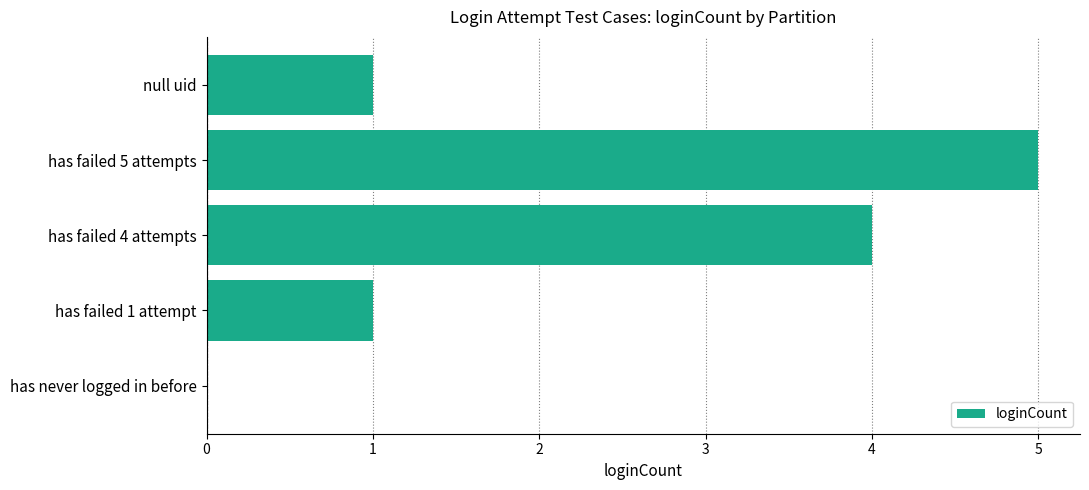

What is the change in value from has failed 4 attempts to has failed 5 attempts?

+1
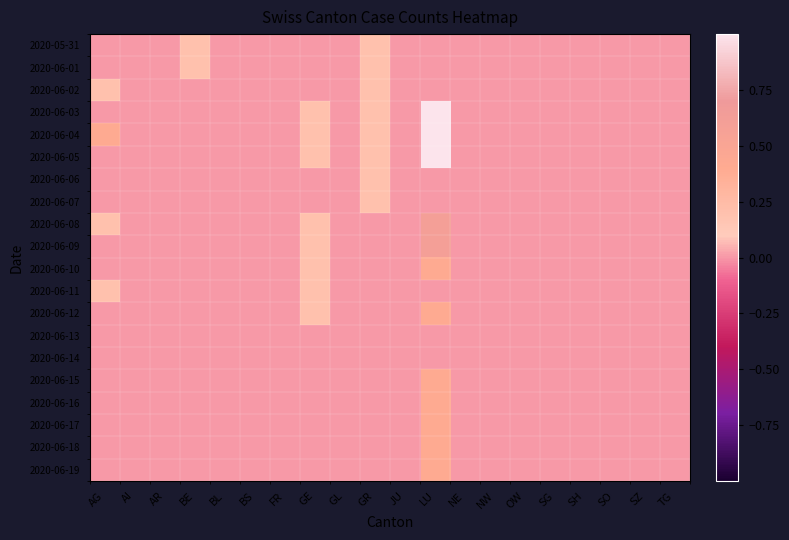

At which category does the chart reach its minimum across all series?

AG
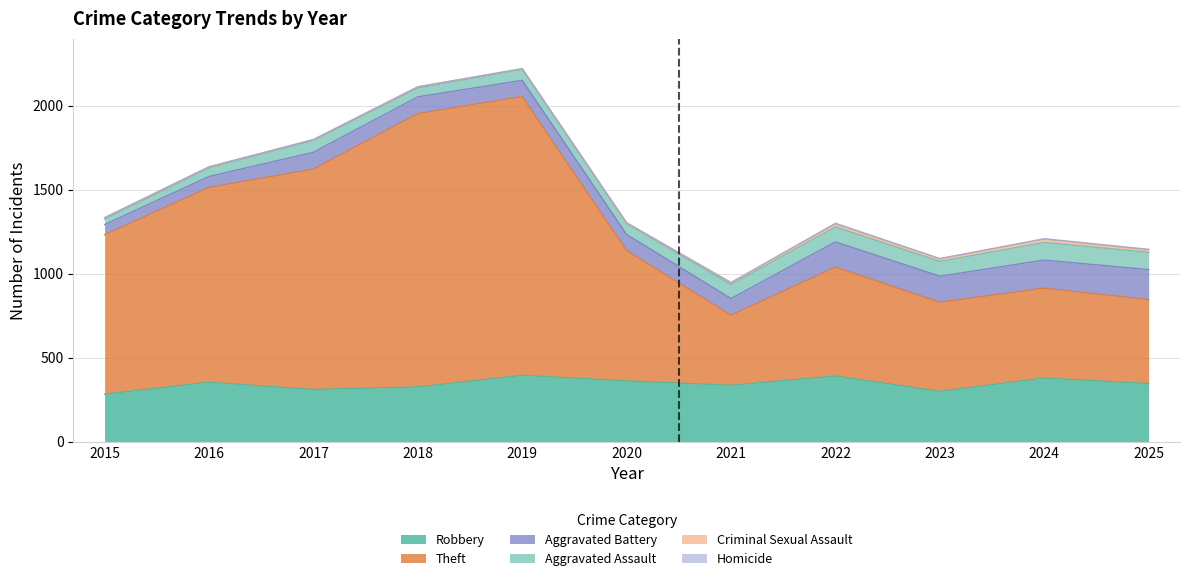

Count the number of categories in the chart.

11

···

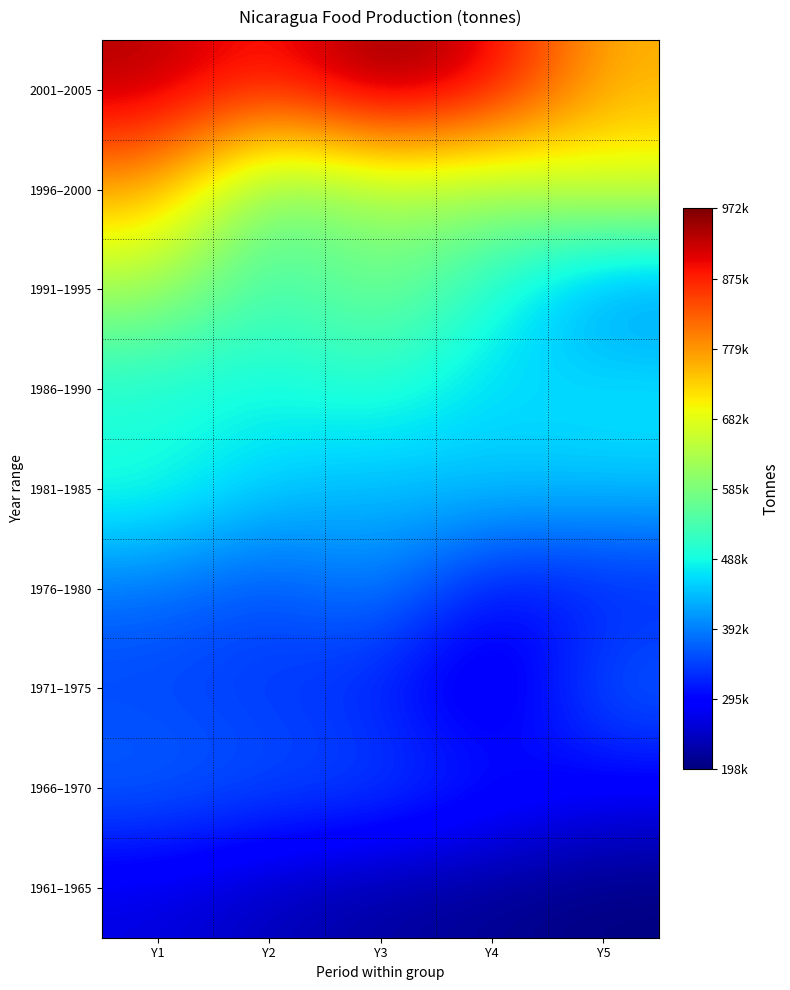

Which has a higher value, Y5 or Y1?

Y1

···

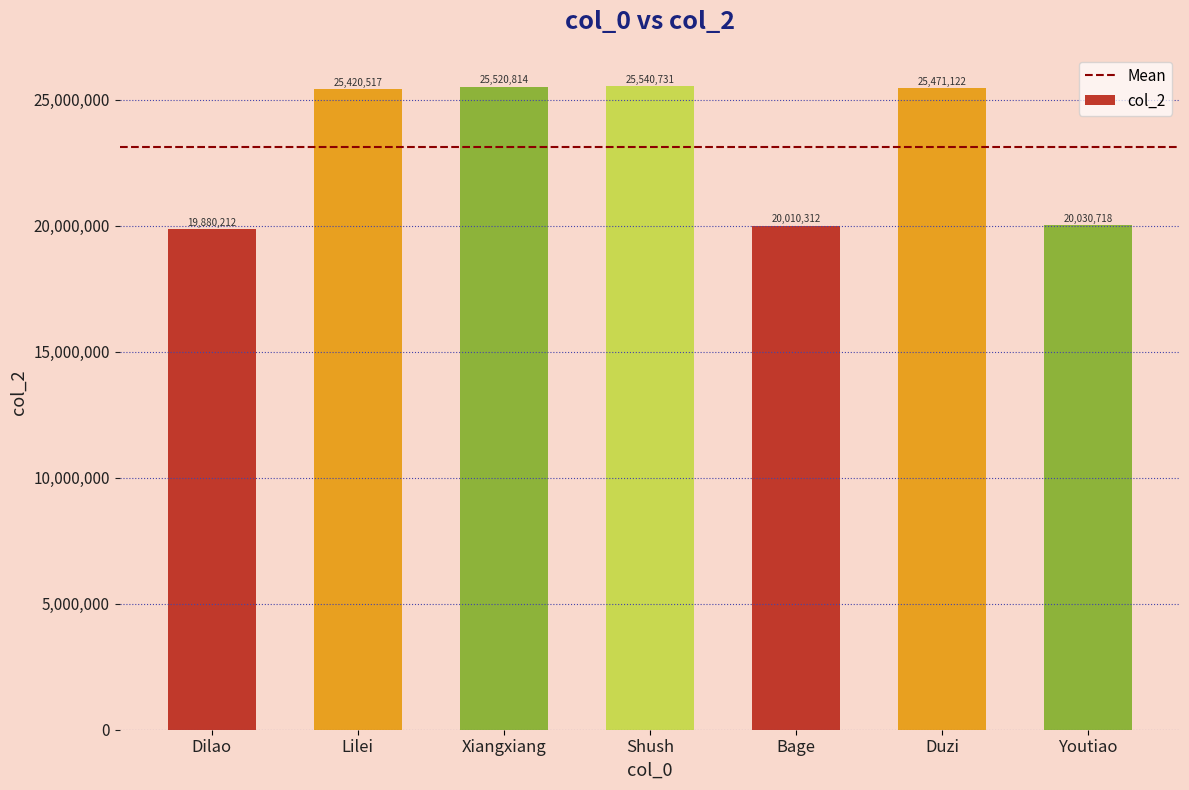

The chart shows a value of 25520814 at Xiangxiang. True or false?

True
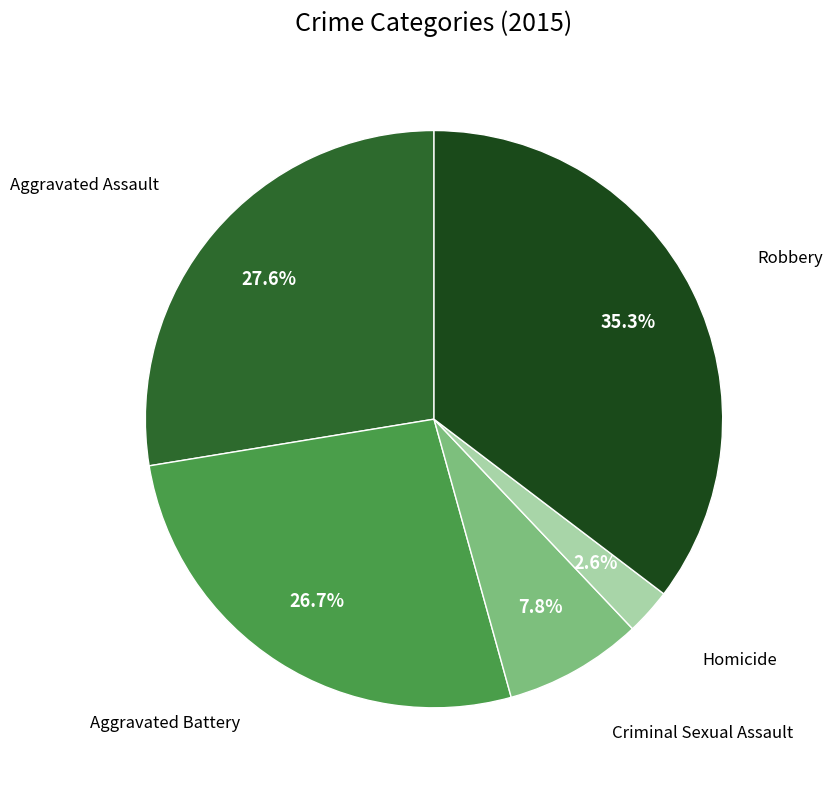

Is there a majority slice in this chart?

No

···

Instructions to follow | Copy the rows word for word, starting at the line containing "What is the" and ending at the line containing "Count the number of categories in the chart.", with both of those lines included. Omit the pictures from your copy.

Worked solution |
What is the change in value from has failed 4 attempts to has failed 5 attempts?

+1

At which category does the chart reach its minimum across all series?

AG

Count the number of categories in the chart.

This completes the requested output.